Toch zijn racisme en discriminatie in Suriname niet helemaal afwezig. Wellicht is, als gevolg van de vermenging tussen de diverse bevolkingsgroepen, een dermate grote groep van mengelingen met rijk vertakte familiebanden ontstaan, dat hierdoor een soort buffer werd gevormd. Racisme komt natuurlijk nog wel voor, maar in een andere en mildere vorm. Huidskleur is nog steeds een overheersend en gevoelig issue. Lange tijd voelden Nederlanders zich verheven boven de andere inwoners en daar gedroegen zij zich ook naar. Inmiddels is een dergelijke attitude niet meer ‘politiek correct’ en wordt dit ook niet meer geaccepteerd.

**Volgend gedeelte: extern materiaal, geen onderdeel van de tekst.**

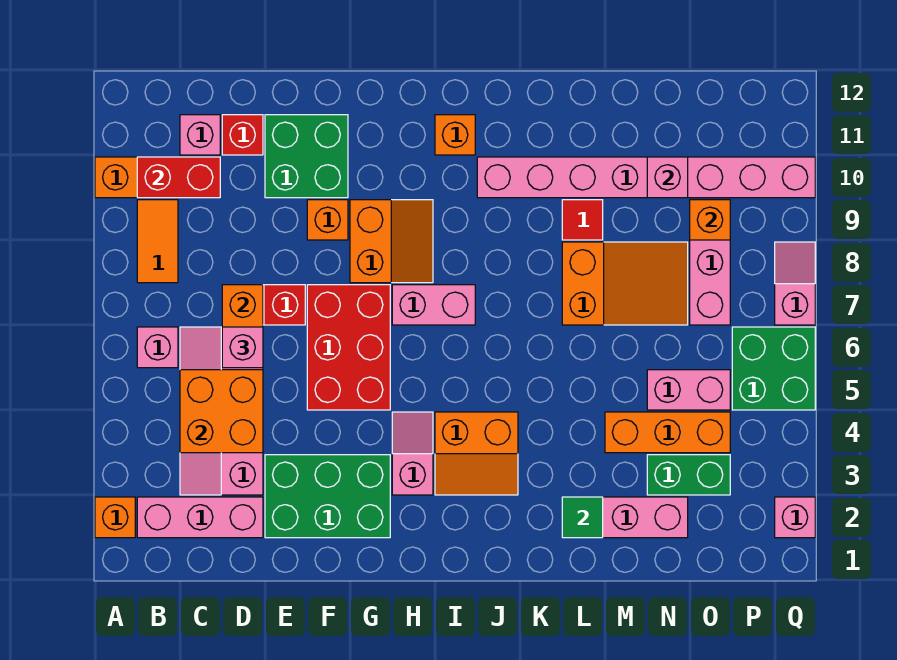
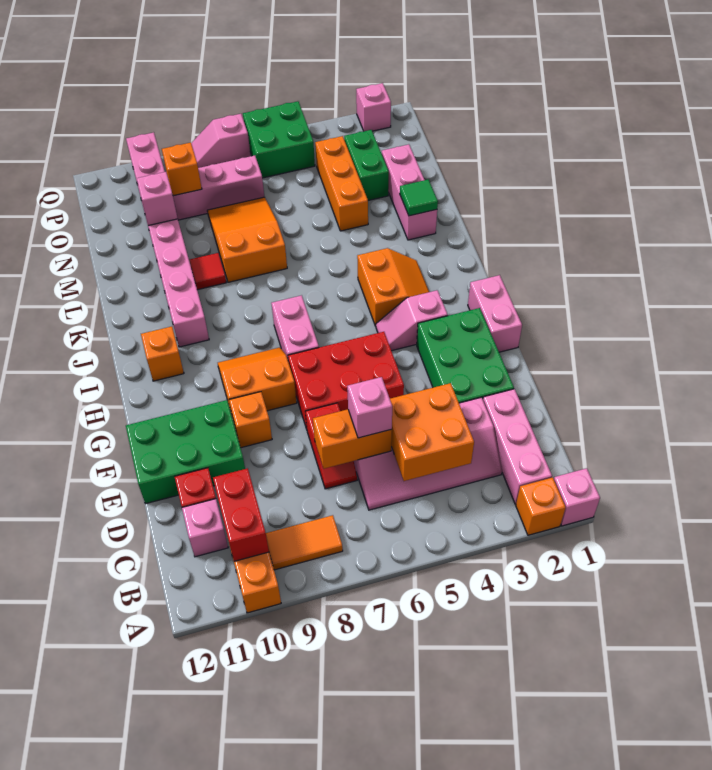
pink 1x1 brick [137,327,178,368] -> pink 1x1 brick moved to [554,468,600,526]
green 2x2 brick [265,115,348,198] -> green 2x3 brick [126,400,245,504]
pink 1x2 brick [647,370,730,410] -> pink 1x2 brick moved to [468,275,522,352]

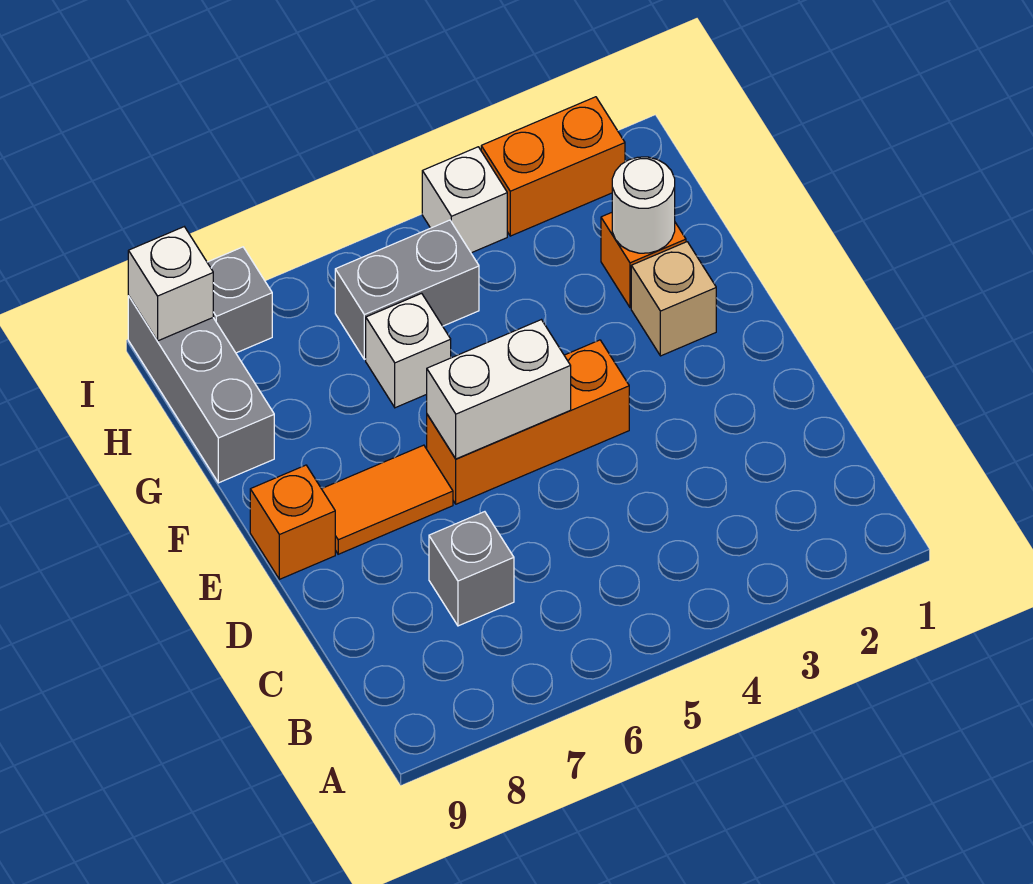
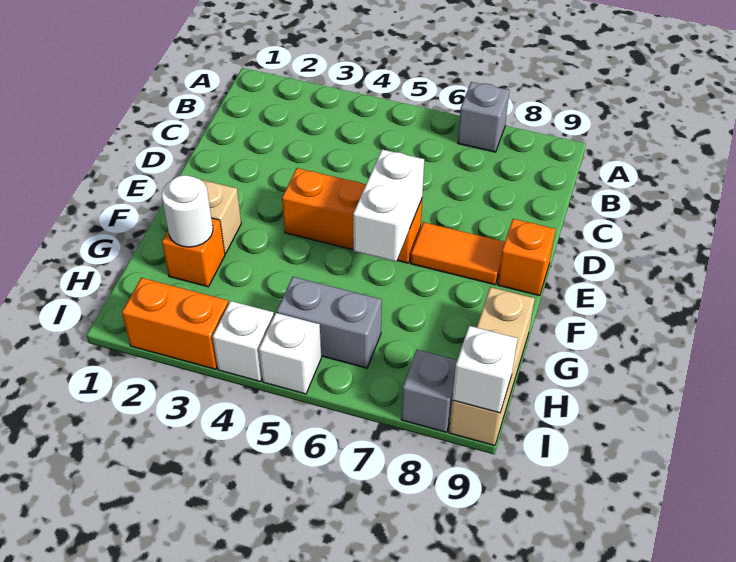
grey 1x1 brick [429,512,514,626] -> grey 1x1 brick moved to [458,82,509,152]
white 1x2 brick [427,320,571,459] -> white 1x2 brick turned to [353,149,424,261]
white 1x1 brick [366,293,451,408] -> white 1x1 brick moved to [259,313,321,394]
grey 1x3 brick [128,296,274,483] -> tan 1x3 brick [449,287,535,446]

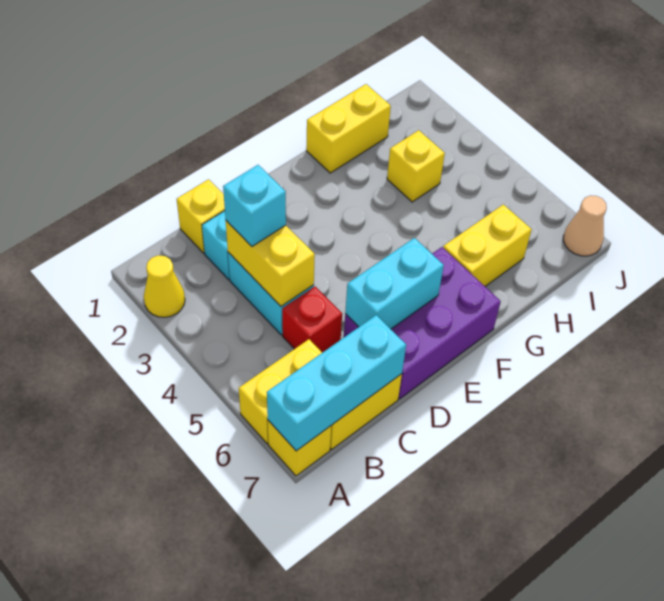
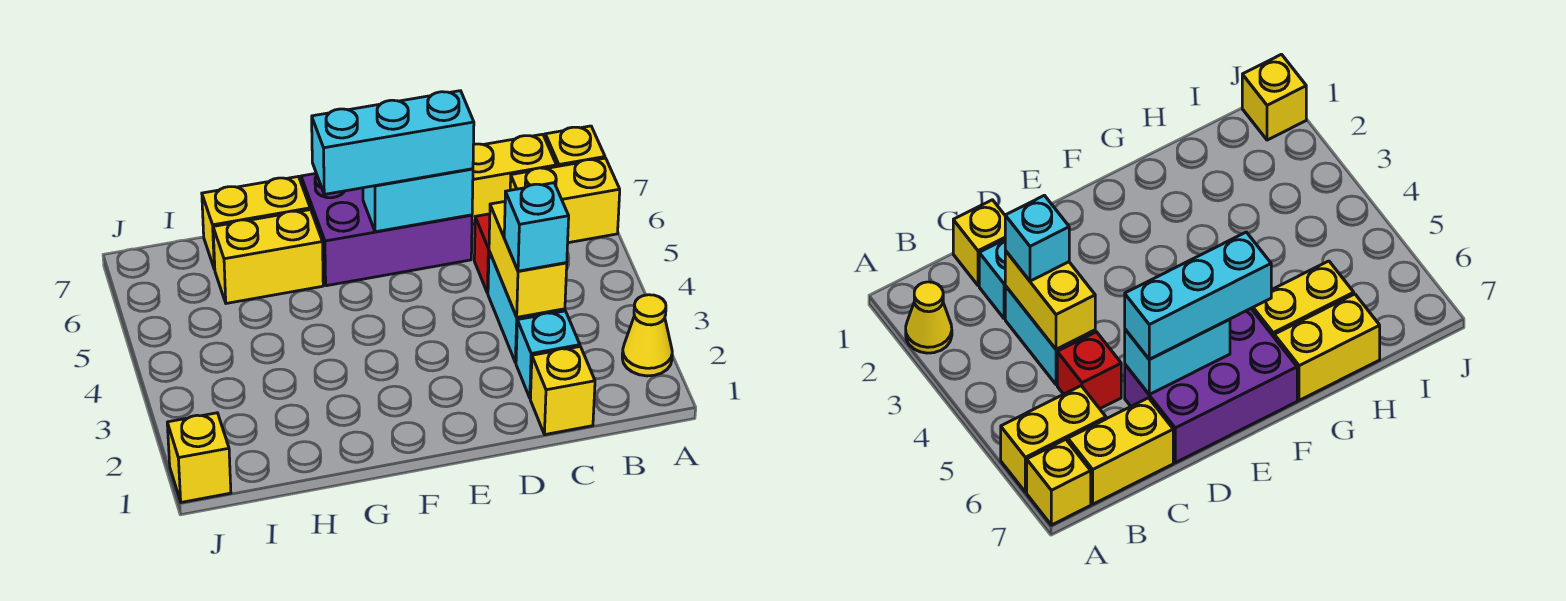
cyan 1x3 brick [267,315,406,451] -> cyan 1x3 brick moved to [312,91,474,194]
yellow 1x2 brick [306,84,391,173] -> yellow 1x2 brick moved to [202,177,310,269]
yellow 1x1 brick [387,130,445,202] -> yellow 1x1 brick moved to [167,413,231,502]
tan 1x1 cone [563,195,607,256] -> none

Helaas is milde, alledaagse discriminatie op huidskleur in nog sterkere mate aanwezig bij lichter gekleurde Surinamers zelf, ten opzichte van iets donkerdere landgenoten. En de donkerder gekleurde Surinamers zijn daar zeer gevoelig voor. Een vermeend arrogante Bakra (Nederlander) of lichter gekleurde Surinamer kan bijvoorbeeld rekenen op een langere wachttijd voor een kassa. Discriminatie is met name jegens de inheemsen en Marrons uit het binnenland bij bijvoorbeeld overheidsdiensten zoals onderwijs en gezondheidszorg nog zeer duidelijk aanwezig, zoals ook de VN regelmatig concludeert in haar rapportages.
Poppentest
In de documentaire ‘Wit is ook een kleur’ – eind 2016 uitgezonden bij de VPRO – voerde programmamaakster Sunny Bergman een wat kreupele versie uit van een beroemde, dan wel beruchte poppentest. In een strikt witte Nederlandse setting gaven zowel witte als zwarte kinderen aan witte poppen boven zwarte te prefereren. Ze associeerden ‘slim’ en ‘lief’ met ‘wit’, terwijl de zwarte pop eerder ‘dom’ en ‘stout’ werd gevonden.

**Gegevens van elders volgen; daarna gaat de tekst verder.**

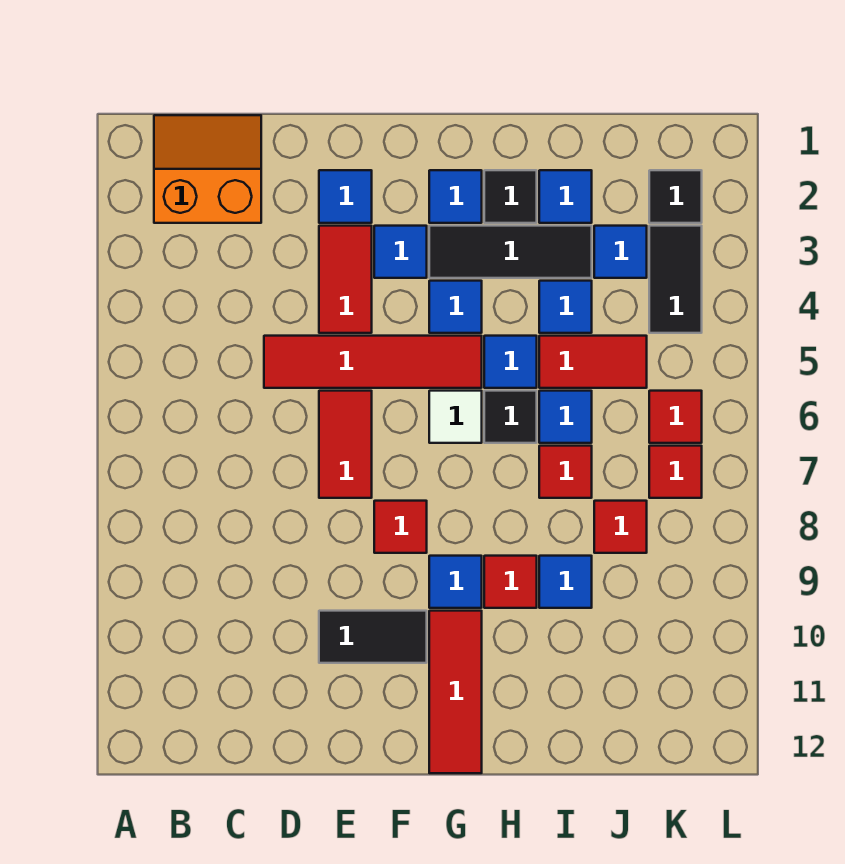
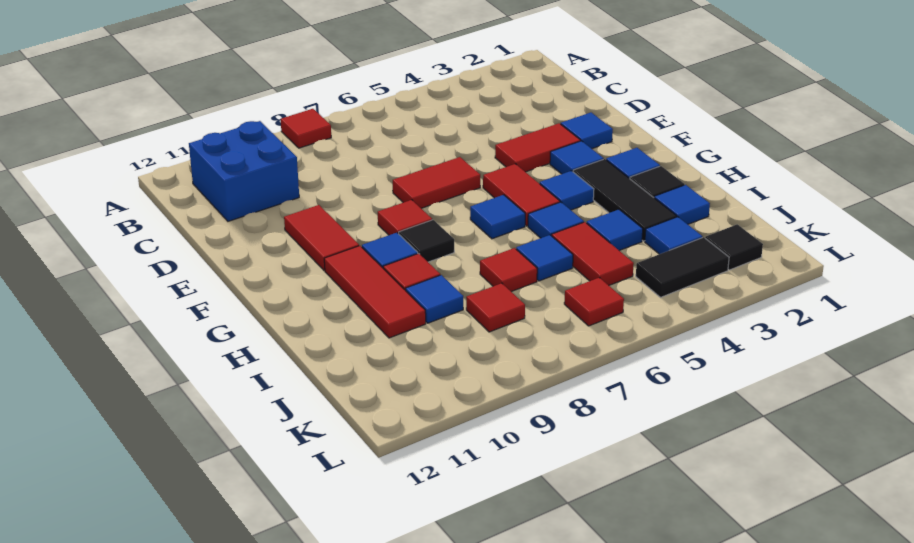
orange 2x2 slope [154,115,261,223] -> none
none -> blue 2x2 brick [189,121,299,221]
red 1x4 tile [264,336,482,388] -> red 1x2 tile [483,164,560,226]
black 1x2 tile [319,611,427,663] -> red 1x2 tile [284,205,359,271]
white 1x1 tile [429,391,482,443] -> blue 1x1 tile [470,195,525,239]
red 1x3 tile [429,611,482,773] -> red 1x3 tile turned to [324,246,426,338]
black 1x1 tile [484,391,537,443] -> black 1x1 tile moved to [399,220,454,262]
red 1x1 tile [649,446,702,498] -> red 1x1 tile moved to [281,109,331,148]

Bergman wekte zowel verbazing als irritatie op in de media. Begrijpelijk, want het witte deel van de Nederlandse bevolking werd door haar van vooroordeel beticht. Bergman zou uitsluitend gezocht hebben naar materiaal dat haar vooringenomen standpunt bevestigde.
Toch zou het interessant zijn haar experiment in een veelkleurige Surinaamse setting te herhalen. Welke huidtinten zouden de voorkeur genieten van Surinaamse kleuters? En hoe zou een witte pop daar worden beoordeeld? Zou de voorkeur 180 graden anders liggen dan in het Westen? Of zou er dankzij de multiculturele smeltkroes die Suriname is helemaal geen voorkeur te bespeuren zijn?